Potholes on The Silk Road: online drug dealers unplugged
May 02, 2013 11:40AM |EMAIL|PRINT
Drug dealing thrives in secret corners of cyberspace, but hackers have interrupted business on The Silk Road — known as the eBay of drugs — with only theories on who’s behind it.
Drug dealing isn’t the reliable career choice it’s cracked up to be, even on the internet. Denizens of The Silk Road, “the eBay of drugs”, are finding that out the hard way. Dealers who lost thousands when Bitcoin crashed last month now find themselves unable to access the site, or their money, for most of the week thanks to a denial of service (or DOS) attack by hackers unknown.
The Silk Road, which bills itself as “The Anonymous Marketplace”, is a smorgasbord of drugs and counterfeit goods. You place an order with a peer-reviewed vendor, pay in Bitcoins and a week later your package arrives (as long as it’s not picked up by Customs or Federal Police).
The site has been in the news lately thanks to an increasing number of prosecutions of users around the world, starting with the jailing of Melbourne man Paul Leslie Howard in February.
The use of Bitcoin as a currency keeps Silk Road users anonymous, as does Tor, a decentralised browsing system that masks users’ identity and location. That decentralisation should have made it impossible for anyone to spam the website but somehow, somebody has found a way.

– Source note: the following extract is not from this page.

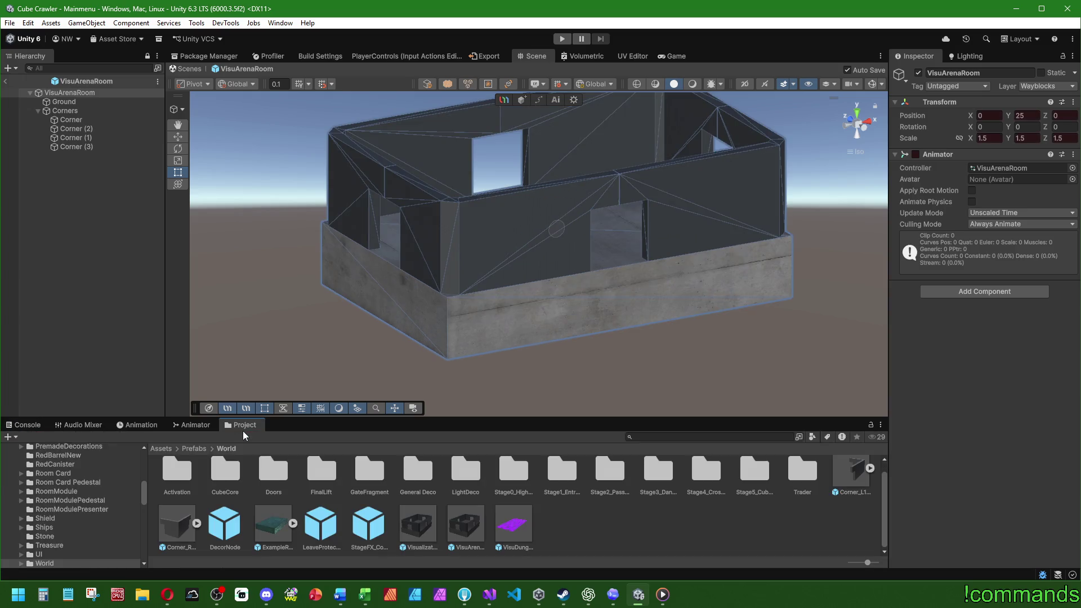
click(140, 425)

“It is incredibly discouraging to have everything we’ve worked so hard for taken down by some anonymous and malevolent person,” The Silk Road’s stylishly named founder “Dread Pirate Roberts” said in a statement on Monday. Roberts, prone to rhetorical flourishes, added: “The attacks being used against us MUST be overcome if Silk Road and any anonymous public sites are to have a future.”

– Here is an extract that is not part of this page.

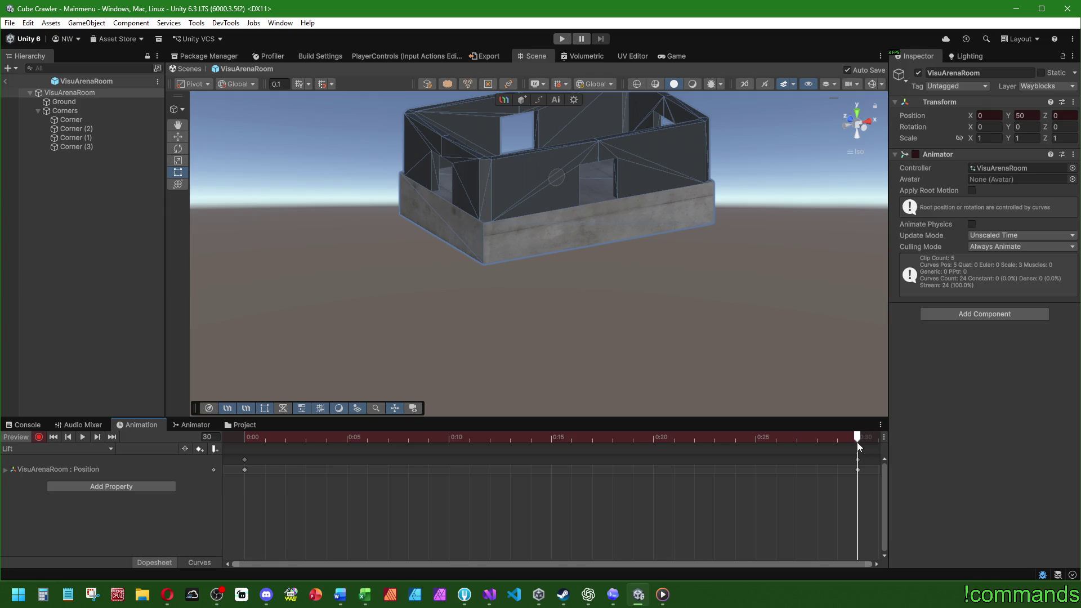
click(1025, 115)
text(75)
key(Return)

Panicked users took to Reddit and The Silk Road’s own forums, which are only working intermittently, to speculate about who is behind the attack and why.
Tom, a user who has spent thousands of dollars buying drugs on The Silk Road, told Crikey there are three theories: “It’s possible that it’s an attack from LE [law enforcement] or it could be an attack by someone who runs another black-market site, trying to draw traffic away from The Silk Road.
“The other theory I’ve heard is that LE set up a competitor website and is now trying to shut down The Silk Road to drive people there like a giant honeypot. But that seems outlandish to me — for it to work, the government would need to be mailing drugs to people.”
Conspiracy theories aside, it’s true The Silk Road now faces increased competition when it comes to selling drugs online. Competitors include sites like Black Market Reloaded, Sheep Marketplace, Russian Anonymous Marketplace and Atlantis.
“Vladimir”, the founder of Atlantis, has been pushing especially hard to recruit vendors and buyers away from The Silk Road. “We believe competition is healthy and believe that Dead [sic] Pirate Roberts is a great leader,” he said in a statement released amid mounting speculation he’s behind the attacks. “We also need to shed the light that Silk Road has had technical issues in the past, even when we weren’t around.”
Whoever’s responsible, it’s hardly surprising they’d play dirty when there’s so much money on the table. The Silk Road alone has a membership that numbers in the tens of thousands. Crikey spoke to vendors that employ up to five people and turn over thousands of dollars a day.
Dread Pirate Roberts likes to talk about how The Silk Road is a completely free market, unencumbered by regulation. But now he faces the age-old drug dealer’s problem: to whom do you turn if you can’t call the cops?